We believe that :mps:ref:`.sol.mech.allocate.buffer` does exactly that.
:mps:tag:`anal.mech.allocate.optimize-new` Wilson (paper.wil95(1)) reports
some benefit from "preserving wilderness", that is, when a block of
memory must be requested from the system to satisfy an allocation,
only the minimum amount of that block is used, the remainder is
preserved (effectively by putting it at the tail of the free list).

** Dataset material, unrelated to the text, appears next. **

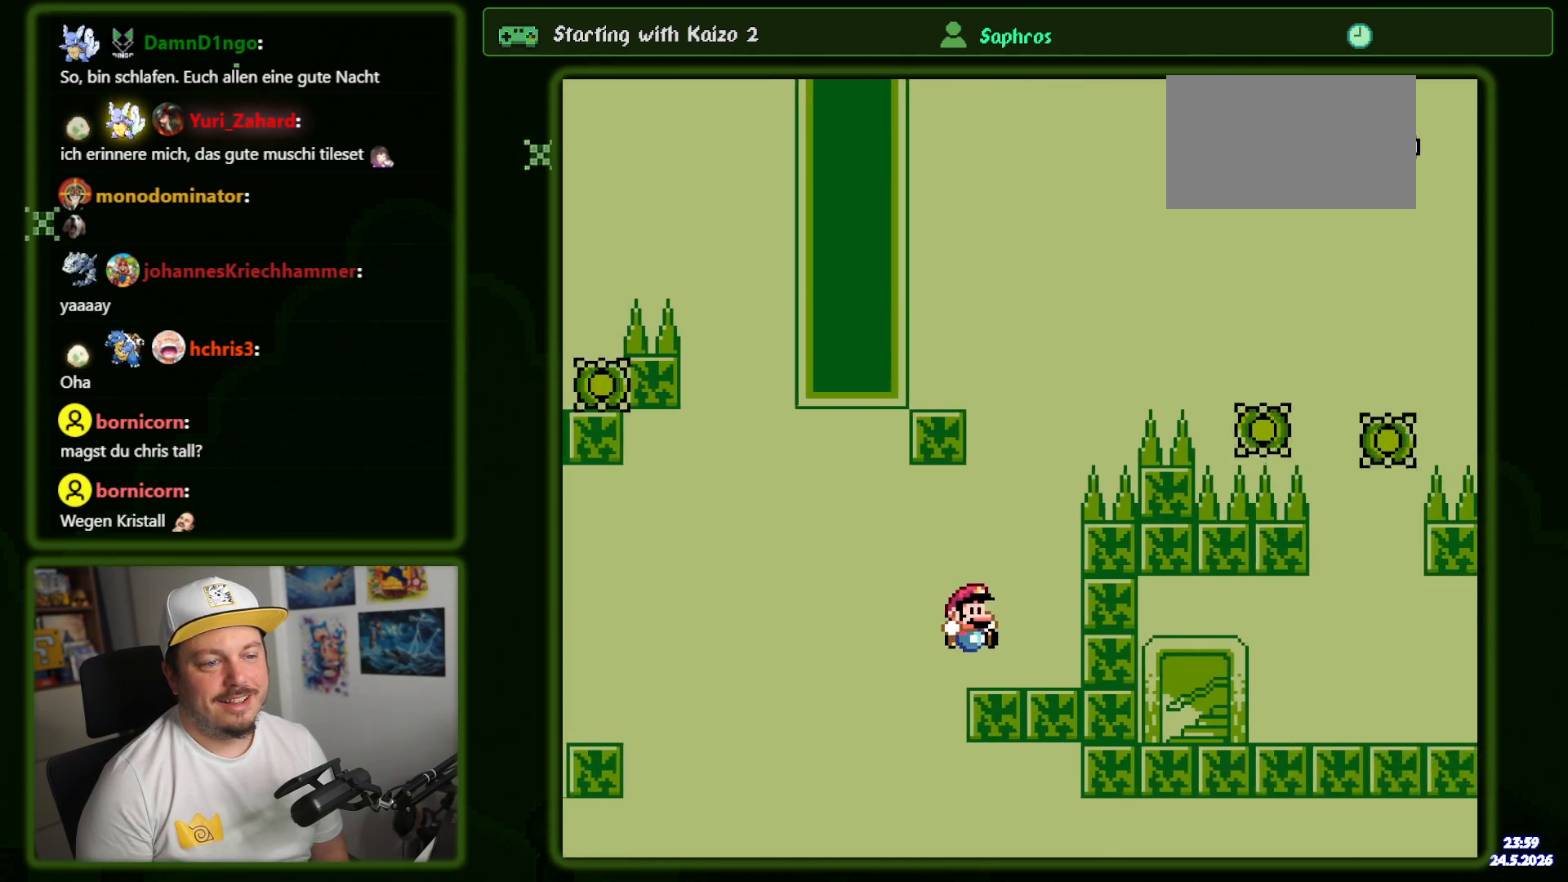
{"buttons": ["B", "Y", "DPAD_LEFT"], "events": [[50, "B", "down"], [50, "DPAD_RIGHT", "up"], [116, "DPAD_LEFT", "down"]]}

This mechanism may or may not implement :mps:ref:`.sol.policy.allocate`. We
believe a better mechanism is to choose to preserve or not, based on
:mps:ref:`.sol.policy.allocate`.
Ideas
-----
:mps:tag:`sol` Many solution ideas for manual management of variable-sized
memory blocks are enumerated by paper.wil95(1). Here we list the most
promising, and some of our own.
Strategy
........
:mps:tag:`sol.strategy` To run a program in the minimal required memory,
with minimal overhead, utilize memory efficiently. Memory becomes
unusable when fragmented. Strategy is to minimize fragmentation. So
place blocks where they won't cause fragmentation later.
:mps:tag:`sol.strategy.death` Objects that will die together (in time)
should be allocated together (in space); thus they will coalesce,
reducing fragmentation.
:mps:tag:`sol.strategy.death.birth` Assume objects allocated near each other
in time will have similar deathtimes (paper.beck82(0)).
:mps:tag:`sol.strategy.death.type` Assume objects of different type may have
different deathtimes, even if born together.
:mps:tag:`sol.strategy.death.predict` Find and use program features to predict deathtimes.
:mps:tag:`sol.strategy.reallocate` Reallocation implies rebirth, or at least
a change in lifetime
:mps:tag:`sol.strategy.debug` As much of the debugging functionality as
possible should be implemented as a generally available MPS utility;
the pool will provide support for debugging that would be expensive or
impossible to allocate outside the pool.
Policy
......
Policy is an implementable decision procedure, hopefully approximating
the strategy.
:mps:tag:`sol.policy.reuse` Defer reusing blocks, to encourage coalescing.
:mps:tag:`sol.policy.split` When a block is split to satisfy an allocation,
use the remainder as soon as possible.
:mps:tag:`sol.policy.size` Prevent :mps:ref:`.policy.reuse` from consuming all of
memory by choosing a (coalesced) block for reuse when it reaches a
minimum size.
:mps:tag:`sol.policy.size.fixed` Use the quantum of virtual memory (e.g.,
one page) as minimum size.
:mps:tag:`sol.policy.size.tune` Allow tuning minimum size.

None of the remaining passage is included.